* _EXERCISE BRIEF_
What is needed is a word-for-word copy of all the entries, minus the pictures.
(SUPPLIED MATERIAL)
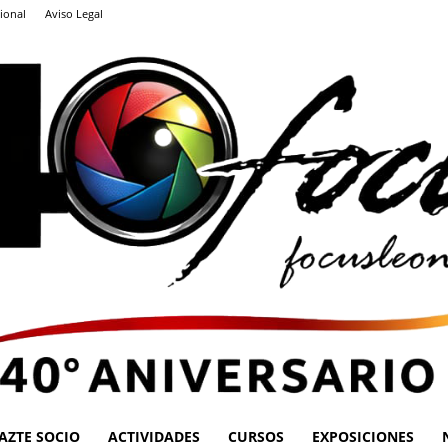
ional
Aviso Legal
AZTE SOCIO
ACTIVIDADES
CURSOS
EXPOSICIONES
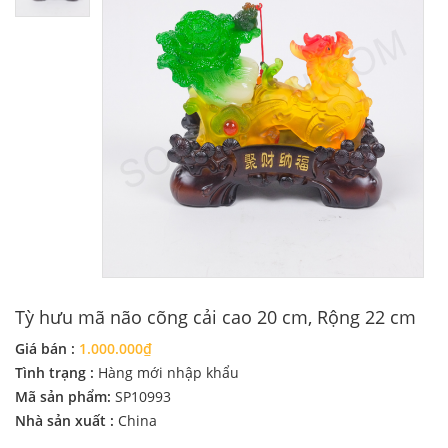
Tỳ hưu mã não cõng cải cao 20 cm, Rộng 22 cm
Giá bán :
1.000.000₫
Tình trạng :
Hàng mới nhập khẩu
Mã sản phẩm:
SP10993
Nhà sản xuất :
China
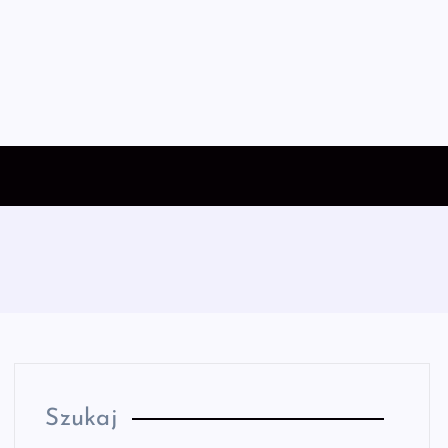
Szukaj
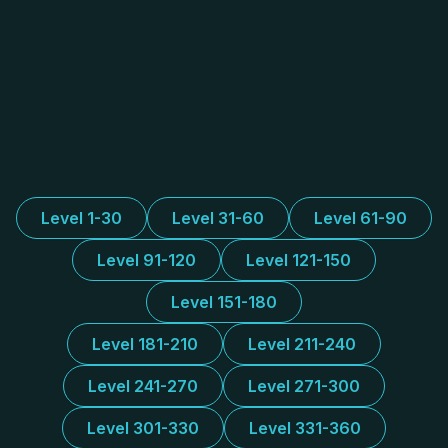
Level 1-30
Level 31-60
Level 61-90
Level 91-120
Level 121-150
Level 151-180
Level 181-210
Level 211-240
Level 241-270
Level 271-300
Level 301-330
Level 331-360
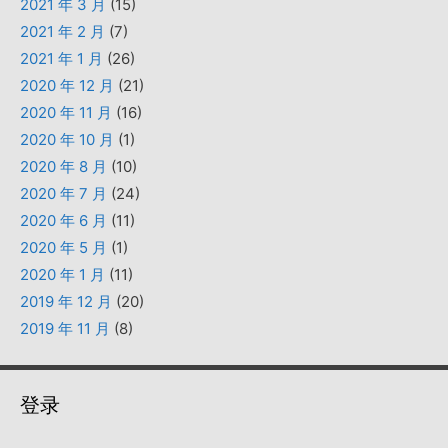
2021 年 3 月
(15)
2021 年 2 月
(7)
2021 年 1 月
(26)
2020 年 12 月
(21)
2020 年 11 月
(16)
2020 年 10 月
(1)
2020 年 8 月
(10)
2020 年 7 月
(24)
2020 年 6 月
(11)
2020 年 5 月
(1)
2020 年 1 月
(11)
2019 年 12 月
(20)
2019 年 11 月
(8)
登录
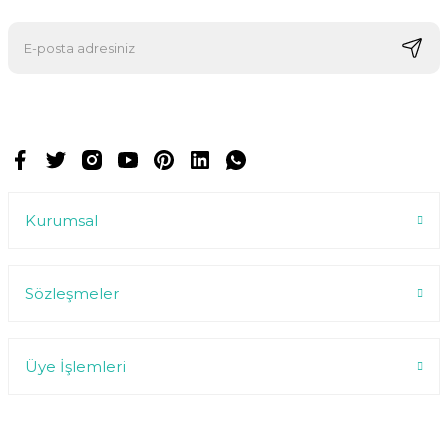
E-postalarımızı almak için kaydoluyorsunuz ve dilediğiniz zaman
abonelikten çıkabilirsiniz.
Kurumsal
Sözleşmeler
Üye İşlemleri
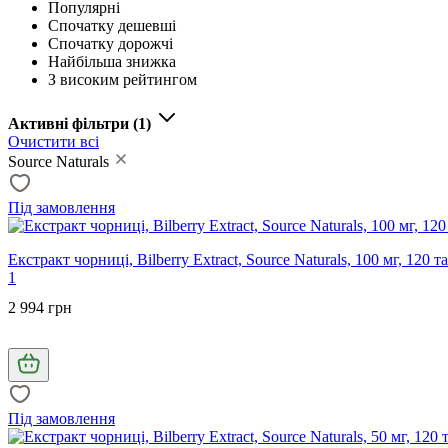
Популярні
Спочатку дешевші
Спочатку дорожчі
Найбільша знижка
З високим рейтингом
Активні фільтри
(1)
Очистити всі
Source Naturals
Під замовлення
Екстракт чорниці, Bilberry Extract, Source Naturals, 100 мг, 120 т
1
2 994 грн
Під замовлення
(End SUPPLIED MATERIAL)
* _SOLUTION TO THE PROBLEM_
ional
Aviso Legal
AZTE SOCIO
ACTIVIDADES
CURSOS
EXPOSICIONES
Tỳ hưu mã não cõng cải cao 20 cm, Rộng 22 cm
Giá bán :
1.000.000₫
Tình trạng :
Hàng mới nhập khẩu
Mã sản phẩm:
SP10993
Nhà sản xuất :
China
Szukaj
Level 1-30
Level 31-60
Level 61-90
Level 91-120
Level 121-150
Level 151-180
Level 181-210
Level 211-240
Level 241-270
Level 271-300
Level 301-330
Level 331-360
2021 年 3 月
(15)
2021 年 2 月
(7)
2021 年 1 月
(26)
2020 年 12 月
(21)
2020 年 11 月
(16)
2020 年 10 月
(1)
2020 年 8 月
(10)
2020 年 7 月
(24)
2020 年 6 月
(11)
2020 年 5 月
(1)
2020 年 1 月
(11)
2019 年 12 月
(20)
2019 年 11 月
(8)
登录
E-postalarımızı almak için kaydoluyorsunuz ve dilediğiniz zaman
abonelikten çıkabilirsiniz.
Kurumsal
Sözleşmeler
Üye İşlemleri
Популярні
Спочатку дешевші
Спочатку дорожчі
Найбільша знижка
З високим рейтингом
Активні фільтри
(1)
Очистити всі
Source Naturals
Під замовлення
Екстракт чорниці, Bilberry Extract, Source Naturals, 100 мг, 120 т
1
2 994 грн
Під замовлення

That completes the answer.